Een stevig gerecht met winterse smaken van worstmaker Samuel Levie. Deze risotto met bloedworst is de perfecte winterkost. Door het toevoegen van pistachenoten krijgt het recept een lekkere bite.
1 Verwarm de oven voor op 180 °C. Snijd een oranje biopompoen (die hoef je niet te schillen) doormidden. Verwijder de zaden en snijd de pompoen in blokjes. Leg ze op een met bakpapier beklede bakplaat, sprenkel er wat olie over en bestrooi met zout. Rooster de pompoenblokjes 20 minuten in de oven.
2 Breng iets meer dan 1½ liter water aan de kook en voeg de afsnijdsels en overgebleven stukjes pompoen samen met het laurierblaadje en de doorgesneden ui toe. Kook de bouillon 20 minuten, zeef hem en houd warm.
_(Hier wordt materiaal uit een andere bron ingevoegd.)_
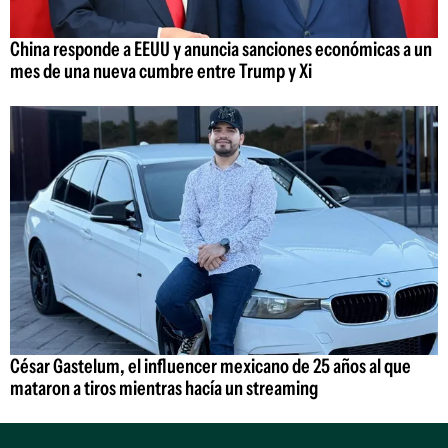
China responde a EEUU y anuncia sanciones económicas a un
mes de una nueva cumbre entre Trump y Xi
César Gastelum, el influencer mexicano de 25 años al que
mataron a tiros mientras hacía un streaming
3 Bak de sjalotsnippers met een scheut olijfolie in een pan met dikke bodem. Voeg de rijst toe en bak 3 minuten mee tot de korrels glazig worden. Blus af met de wijn. Voeg als het vocht helemaal verdampt is soeplepel voor soeplepel de bouillon toe. Zorg ervoor dat de rijst steeds net onderstaat, zodat het vocht langzaam wordt geabsorbeerd. Herhaal en roer de rijst steeds goed door zodat hij niet aan de bodem van de pan plakt.
4 Haal de vulling uit de bloedworsten en bak die met een klontje boter in een koekenpan in 8 minuten langzaam rul en knapperig. Houd de risotto ondertussen goed in de gaten. Na ongeveer 20 minuten is de rijstkorrel zacht vanbuiten, met nog wat bite vanbinnen. Voeg nu de pompoenblokjes toe en laat ze mee warm worden. Draai dan het vuur uit, voeg de koude boterblokjes en parmezaan toe en roer door de rijst. Voeg als laatste nog een halve soeplepel hete bouillon toe om de rijst smeuïg te maken. Serveer met de crunchy bloedworst en pistache.